Jasmijn Rana granted Marie Curie Global Fellowship
Jasmijn Rana has been awarded a Marie Skłodowska Curie Global Fellowship for her research project “The Embodiment of Racialization: Running Muslim Women and the Sense of Non-Belonging”. Numerous studies have documented the racialization of Muslims, and the impact of those discourses on those identified as such. But how do we understand the embodied and sensorial dimension of the racialization of Muslims? This ethnographic research takes recreational running as an angle to investigate the effects of racialization on the relation to one’s own body, environment, and to other people.

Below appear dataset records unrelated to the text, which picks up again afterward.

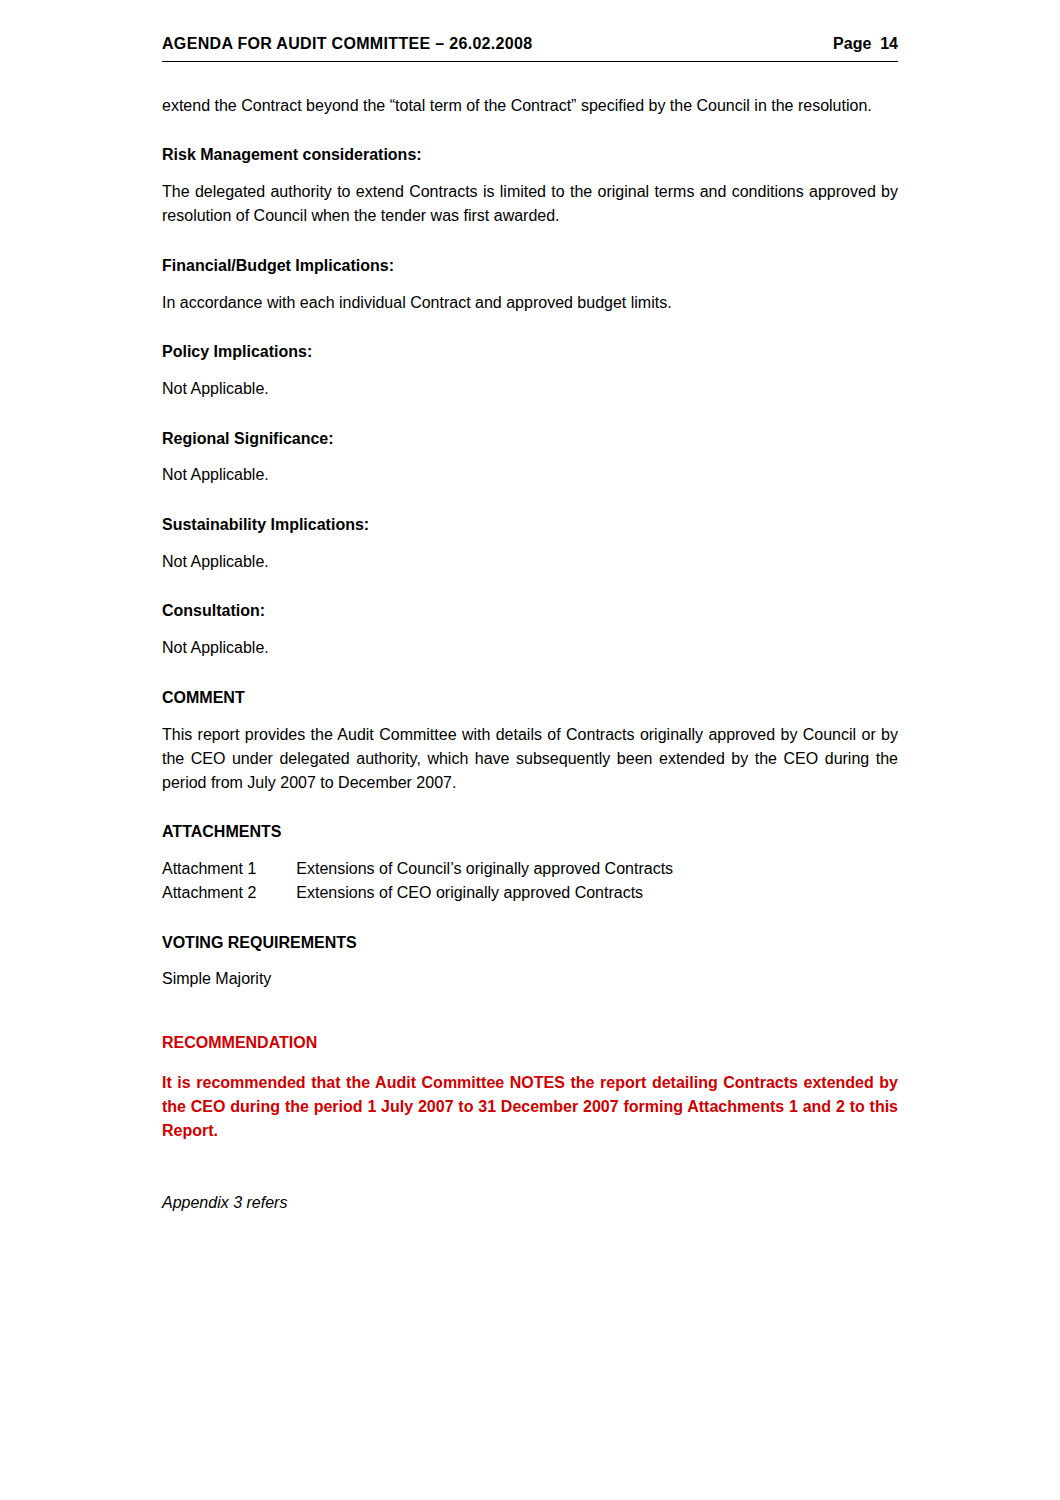AGENDA FOR AUDIT COMMITTEE – 26.02.2008 Page 14
extend the Contract beyond the “total term of the Contract” specified by the Council in the resolution.
Risk Management considerations:
The delegated authority to extend Contracts is limited to the original terms and conditions approved by resolution of Council when the tender was first awarded.
Financial/Budget Implications:
In accordance with each individual Contract and approved budget limits.
Policy Implications:
Not Applicable.
Regional Significance:
Not Applicable.
Sustainability Implications:
Not Applicable.
Consultation:
Not Applicable.
COMMENT
This report provides the Audit Committee with details of Contracts originally approved by Council or by the CEO under delegated authority, which have subsequently been extended by the CEO during the period from July 2007 to December 2007.
ATTACHMENTS
| Attachment 1 | Extensions of Council’s originally approved Contracts |
| Attachment 2 | Extensions of CEO originally approved Contracts |
VOTING REQUIREMENTS
Simple Majority
RECOMMENDATION
It is recommended that the Audit Committee NOTES the report detailing Contracts extended by the CEO during the period 1 July 2007 to 31 December 2007 forming Attachments 1 and 2 to this Report.
Appendix 3 refers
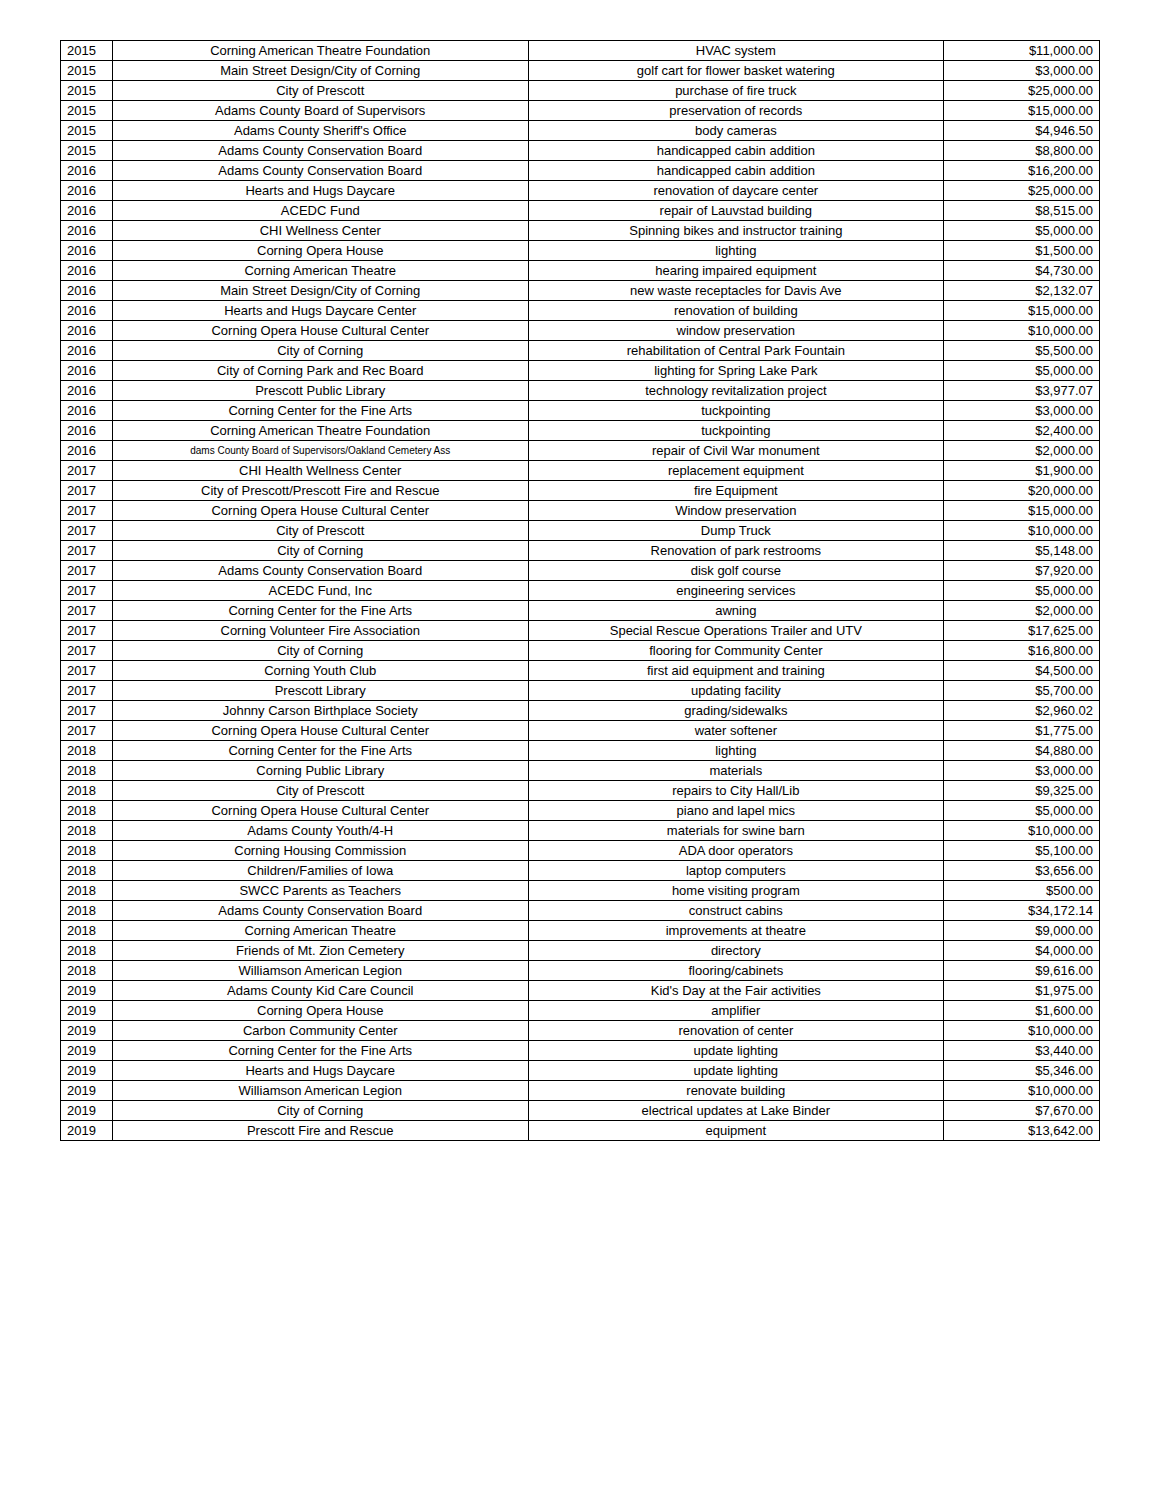| 2015 | Corning American Theatre Foundation | HVAC system | $11,000.00 |
| 2015 | Main Street Design/City of Corning | golf cart for flower basket watering | $3,000.00 |
| 2015 | City of Prescott | purchase of fire truck | $25,000.00 |
| 2015 | Adams County Board of Supervisors | preservation of records | $15,000.00 |
| 2015 | Adams County Sheriff's Office | body cameras | $4,946.50 |
| 2015 | Adams County Conservation Board | handicapped cabin addition | $8,800.00 |
| 2016 | Adams County Conservation Board | handicapped cabin addition | $16,200.00 |
| 2016 | Hearts and Hugs Daycare | renovation of daycare center | $25,000.00 |
| 2016 | ACEDC Fund | repair of Lauvstad building | $8,515.00 |
| 2016 | CHI Wellness Center | Spinning bikes and instructor training | $5,000.00 |
| 2016 | Corning Opera House | lighting | $1,500.00 |
| 2016 | Corning American Theatre | hearing impaired equipment | $4,730.00 |
| 2016 | Main Street Design/City of Corning | new waste receptacles for Davis Ave | $2,132.07 |
| 2016 | Hearts and Hugs Daycare Center | renovation of building | $15,000.00 |
| 2016 | Corning Opera House Cultural Center | window preservation | $10,000.00 |
| 2016 | City of Corning | rehabilitation of Central Park Fountain | $5,500.00 |
| 2016 | City of Corning Park and Rec Board | lighting for Spring Lake Park | $5,000.00 |
| 2016 | Prescott Public Library | technology revitalization project | $3,977.07 |
| 2016 | Corning Center for the Fine Arts | tuckpointing | $3,000.00 |
| 2016 | Corning American Theatre Foundation | tuckpointing | $2,400.00 |
| 2016 | dams County Board of Supervisors/Oakland Cemetery Ass | repair of Civil War monument | $2,000.00 |
| 2017 | CHI Health Wellness Center | replacement equipment | $1,900.00 |
| 2017 | City of Prescott/Prescott Fire and Rescue | fire Equipment | $20,000.00 |
| 2017 | Corning Opera House Cultural Center | Window preservation | $15,000.00 |
| 2017 | City of Prescott | Dump Truck | $10,000.00 |
| 2017 | City of Corning | Renovation of park restrooms | $5,148.00 |
| 2017 | Adams County Conservation Board | disk golf course | $7,920.00 |
| 2017 | ACEDC Fund, Inc | engineering services | $5,000.00 |
| 2017 | Corning Center for the Fine Arts | awning | $2,000.00 |
| 2017 | Corning Volunteer Fire Association | Special Rescue Operations Trailer and UTV | $17,625.00 |
| 2017 | City of Corning | flooring for Community Center | $16,800.00 |
| 2017 | Corning Youth Club | first aid equipment and training | $4,500.00 |
| 2017 | Prescott Library | updating facility | $5,700.00 |
| 2017 | Johnny Carson Birthplace Society | grading/sidewalks | $2,960.02 |
| 2017 | Corning Opera House Cultural Center | water softener | $1,775.00 |
| 2018 | Corning Center for the Fine Arts | lighting | $4,880.00 |
| 2018 | Corning Public Library | materials | $3,000.00 |
| 2018 | City of Prescott | repairs to City Hall/Lib | $9,325.00 |
| 2018 | Corning Opera House Cultural Center | piano and lapel mics | $5,000.00 |
| 2018 | Adams County Youth/4-H | materials for swine barn | $10,000.00 |
| 2018 | Corning Housing Commission | ADA door operators | $5,100.00 |
| 2018 | Children/Families of Iowa | laptop computers | $3,656.00 |
| 2018 | SWCC Parents as Teachers | home visiting program | $500.00 |
| 2018 | Adams County Conservation Board | construct cabins | $34,172.14 |
| 2018 | Corning American Theatre | improvements at theatre | $9,000.00 |
| 2018 | Friends of Mt. Zion Cemetery | directory | $4,000.00 |
| 2018 | Williamson American Legion | flooring/cabinets | $9,616.00 |
| 2019 | Adams County Kid Care Council | Kid's Day at the Fair activities | $1,975.00 |
| 2019 | Corning Opera House | amplifier | $1,600.00 |
| 2019 | Carbon Community Center | renovation of center | $10,000.00 |
| 2019 | Corning Center for the Fine Arts | update lighting | $3,440.00 |
| 2019 | Hearts and Hugs Daycare | update lighting | $5,346.00 |
| 2019 | Williamson American Legion | renovate building | $10,000.00 |
| 2019 | City of Corning | electrical updates at Lake Binder | $7,670.00 |
| 2019 | Prescott Fire and Rescue | equipment | $13,642.00 |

To reveal the embodiment of social hierarchies in social interactions among Muslim recreational athletes, this project has two main objectives: Conceptualize how dispositions of non-belonging shape outdoor activities such as running and vice versa, by analysing movement and narratives of movement (conceptual/empirical goal) and to examine and theorize the processes through which the multisensory dimensions of racialization become embodied (theoretical goal).
Research abroad
The Marie Skłodowska Curie Fellowship enables researchers to carry out their research activities abroad, acquire new skills and develop their careers. The fellowship helps researchers gain experience in other countries, disciplines, and non-academic sectors. For the first year of this two-year project, Rana will be working as a research fellow at University of California, Berkeley (USA).